EXERCISE TASKS:
1 - Reproduce the part of the forum thread on leash pulling that starts at "It's not a substitution" and ends at "to not pull.".
2 - Write the next part of the forum thread about stopping a dog from pulling on the leash, picking up after its last post.

═════ READING PASSAGE ═════

Flat collar and pull = stop. Only move when you get slack. And for now, one dog at a time. At least that's the technique that works for me.


----------



## Jax08

clicker and bacon bits worked for me.


----------



## MayzieGSD

I like the EasyWalk harness: http://www.premier.com/View.aspx?page=dogs/products/collars/easywalk/description

It's not a substitution for training and middleofnowhere's suggestion is spot on for training how to walk nicely on a leash. But the Easywalk should at least give you some control until your dog learns to not pull.


----------



## Liesje

I have owned and used prong collars, easy walk harness, gentle leader head halter, e-collar, etc and to be honest the most effective thing I've used on my strongest puller has been attaching a long (6'-8') lead to the regular collar, then basically looping it around his groin area, almost like you're tying a knot around the dog. I don't even have to correct the dog like this. The sensation must be something that they hate because he dare not pull. Someone told me that he's seen cowboys flip bulls in a similar fashion. Other people told me they've used this as a make-shift harness for controlling a stray or shelter animal with no or unknown leash training. I learned it when we entered a dock diving event. The dogs can only wear a simple flat collar and many of them get really amped up and are hard to control. This is how the competitors walked their dogs out to the platform. It's kinda hard to explain, I can take a pick later if you want.


----------



## Jax08

Please do Lies!! 

I looped the leash around the chest of a temp foster who is hugh to make a temp harness. He never once pulled while the leash was like that.

═════ DATA PROVIDED ═════

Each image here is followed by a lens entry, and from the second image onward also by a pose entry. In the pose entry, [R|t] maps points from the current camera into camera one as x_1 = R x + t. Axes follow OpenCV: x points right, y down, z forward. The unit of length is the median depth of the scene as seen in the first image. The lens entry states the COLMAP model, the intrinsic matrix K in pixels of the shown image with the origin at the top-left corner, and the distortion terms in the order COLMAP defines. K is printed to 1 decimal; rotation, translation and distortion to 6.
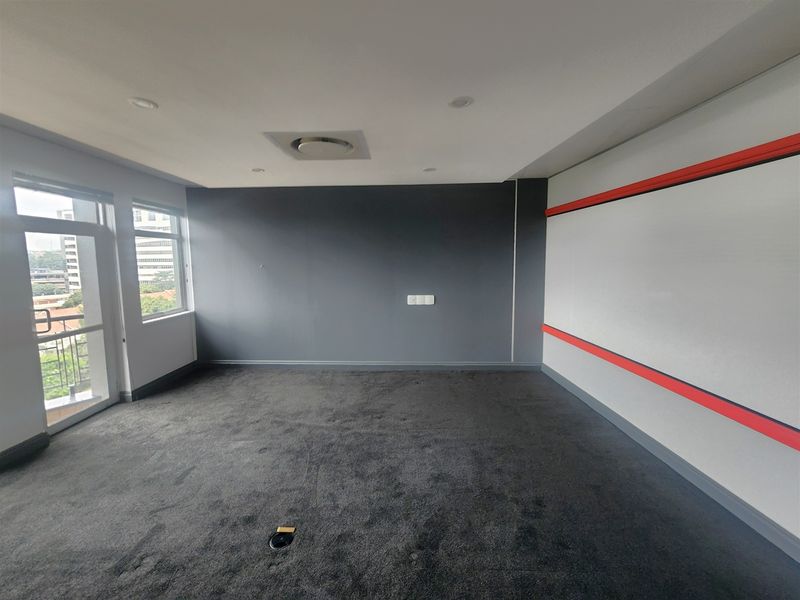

═════

ANSWERS TO EACH TASK:
1 -
It's not a substitution for training and middleofnowhere's suggestion is spot on for training how to walk nicely on a leash. But the Easywalk should at least give you some control until your dog learns to not pull.

2 -
----------



## Sarah'sSita

I think the issue is rarely the collar or equipment. It is the consistency of the training. I like the be like a tree and stop.
whenever the the lead is loose the walk continues. Once tension occurs when dog hit the end of the leash it stops. I don't say anything initiaally and through repetition the dog learns: There is absolutely nothing in this for me when a pull on leash. Clear rules for the dog. This method continues to work with me no matter hat collar I have on. I only add a pinch collar or GL ONCE these rules are learned (on a puppy) and if needed. This method also means many short, slow walks only for the purpose of teaching my dog how to walk. Make the rules crystal clear for the dog and BE consistent.
I have seen the around the body loop work quite well too - I have just never tried on my dogs.


----------



## SunCzarina

Well, Bella is a GIRL and if she's anywhat like my dogess, she wants to please and responds to ett ett don't chase that.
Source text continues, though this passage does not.